The PVC tape was used to bind the insulated conductors together. Many wraps of PVC tape were used to fill the space to the level of the original cable jacket. The splice kit's Jacket Wrap was used in the cable repair. The Jacket Wrap overlapped the original cable jacket at the beginning and end of the cable repair by approximately three inches, and a layer of the PVC tape was applied over both the beginning and end of the Jacket Wrap, consistent with the Plymouth Rubber splice kit assembly instructions. The Jacket Wrap securely adhered to the original cable jacket and adhesive residue was evident on both the original cable jacket and the Jacket wrap.
1. The cable damage area designated as DA1 exhibited charring of the cable jacket and conductor insulation directly above the conductor due to heat.
2. The cable damage area designated as DA2 exhibited a severed cable jacket, severed black insulation and severed conductor strands due to external shear forces applied to the cable.

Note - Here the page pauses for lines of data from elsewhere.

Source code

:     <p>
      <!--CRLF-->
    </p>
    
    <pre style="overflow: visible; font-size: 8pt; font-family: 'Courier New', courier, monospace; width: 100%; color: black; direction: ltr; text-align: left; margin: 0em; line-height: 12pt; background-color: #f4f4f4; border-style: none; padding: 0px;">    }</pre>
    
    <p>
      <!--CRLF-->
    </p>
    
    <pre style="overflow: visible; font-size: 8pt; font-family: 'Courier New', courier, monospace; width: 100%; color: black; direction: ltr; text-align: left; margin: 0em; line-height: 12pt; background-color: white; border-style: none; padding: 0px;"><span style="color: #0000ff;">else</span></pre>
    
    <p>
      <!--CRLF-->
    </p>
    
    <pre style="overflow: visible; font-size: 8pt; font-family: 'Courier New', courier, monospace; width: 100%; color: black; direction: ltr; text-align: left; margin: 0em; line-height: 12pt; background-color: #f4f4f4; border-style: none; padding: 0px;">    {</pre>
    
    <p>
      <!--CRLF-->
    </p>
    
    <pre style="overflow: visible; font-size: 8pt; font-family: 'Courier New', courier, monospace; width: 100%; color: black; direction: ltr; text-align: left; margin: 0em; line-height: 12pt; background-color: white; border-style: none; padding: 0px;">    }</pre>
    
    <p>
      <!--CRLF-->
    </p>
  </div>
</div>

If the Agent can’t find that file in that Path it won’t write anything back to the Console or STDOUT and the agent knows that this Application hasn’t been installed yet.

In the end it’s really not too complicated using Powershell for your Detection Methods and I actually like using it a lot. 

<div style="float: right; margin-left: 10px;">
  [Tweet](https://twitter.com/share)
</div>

3. The cable damage area designated as DA3 exhibited a punctured cable jacket, punctured white insulation and severed conductor strands due to external shear forces applied to the cable. A chip of rigid, non-metallic, granular material was embedded in the white insulation and granular debris was found between the white insulation and the conductor.
4. Electrical continuity was established between the accessible conductors in the damaged areas designated as DA1, DA2, and DA3 and the end of the conductor segment under examination.
5. The splice kit components were used for a cable repair. The components were compatible components manufactured as an MSHA approved splice kit. The assembly of the splice kit provided an adequate degree of insulation at the repaired section of cable.